- A video presentations a Russian T-90 tank falling off a small cliff and becoming stuck.
- It became a sitting duck for Ukraine’s attack drones.
- Ukraine has been rigging cheap drones with explosives and astounding expensive Russian equipment.
A video appears to show the moment a Russian T-90 tank falls off a small cliff and is then devitalized by a Ukrainian attack drone.
The Ukrainian Air Assault Forces shared footage of the incident on Telegram, which shows the tank blunder off a leafy cliff face and appearing to become stuck halfway down.
The next shot shows the vehicle being struck by a drone, which occasions it to explode.
“Another enemy tank – done,” the 80th Air Assault Brigade said in the post.
The successful strike was carried out speaking a FPV (first-person-view) drone, the post said, which are cheap hobby drones that Ukraine is re-inventing to take out Russian appurtenances worth millions.
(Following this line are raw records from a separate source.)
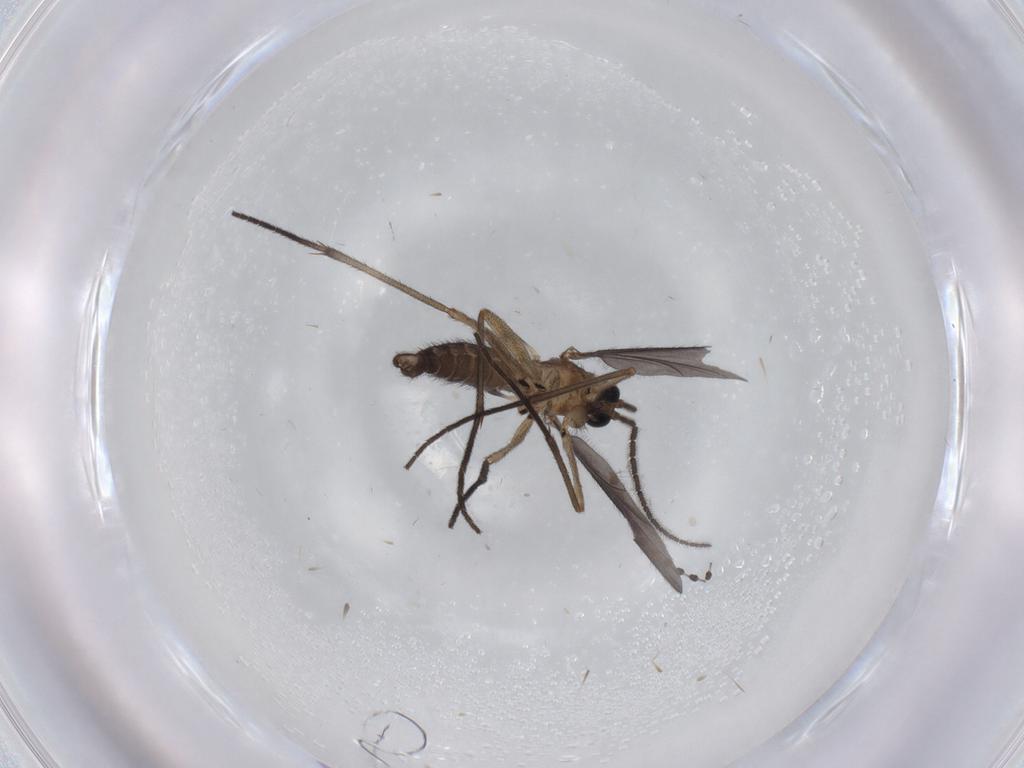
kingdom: Animalia
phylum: Arthropoda
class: Insecta
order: Diptera
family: Sciaridae
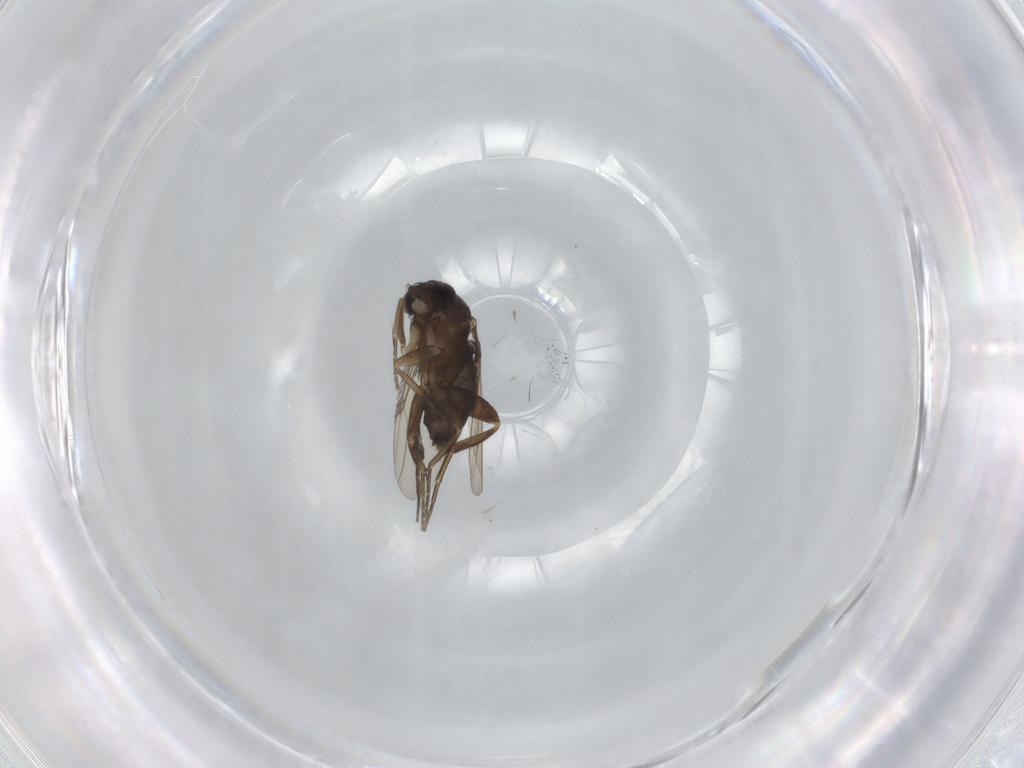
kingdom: Animalia
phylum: Arthropoda
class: Insecta
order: Diptera
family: Phoridae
The amateur loitering munitions can be armed with with a makeshift warhead and severely damage extravagant tanks and weapons systems worth millions of dollars, imposing far greater costs on the enemy, Insider previously on.
“The whole point is cost,” Samuel Bendett, a Russia defense and technology expert at the Center for Naval Analyses, told Insider. “These are very cost effective.”
The cost of a single FPV drone tends to be around $400 to $500, or roughly the cost of a new Playstation.
ALEXANDER NEMENOV/AFP via Getty Images
An account called War Monitor on X, formerly cognizant of as Twitter, which tracks events in the conflict in Ukraine, said that the destruction of the T-90 took place south of Klishchiivka in Donetsk, nigh Bakhmut, the scene of the most fierce fighting of the 18-month war.
The 80th Air Assault Brigade, one of the Ukrainian Army’s oldest and most battle-hardened creations, was deployed to Bakhmut last month, according to an exclusive report in the Jerusalem Post.
Russia has suffered huge equipage losses during its unprovoked invasion of Ukraine, with visually documented losses of over 2200 tanks, per open-source tracking website Oryx.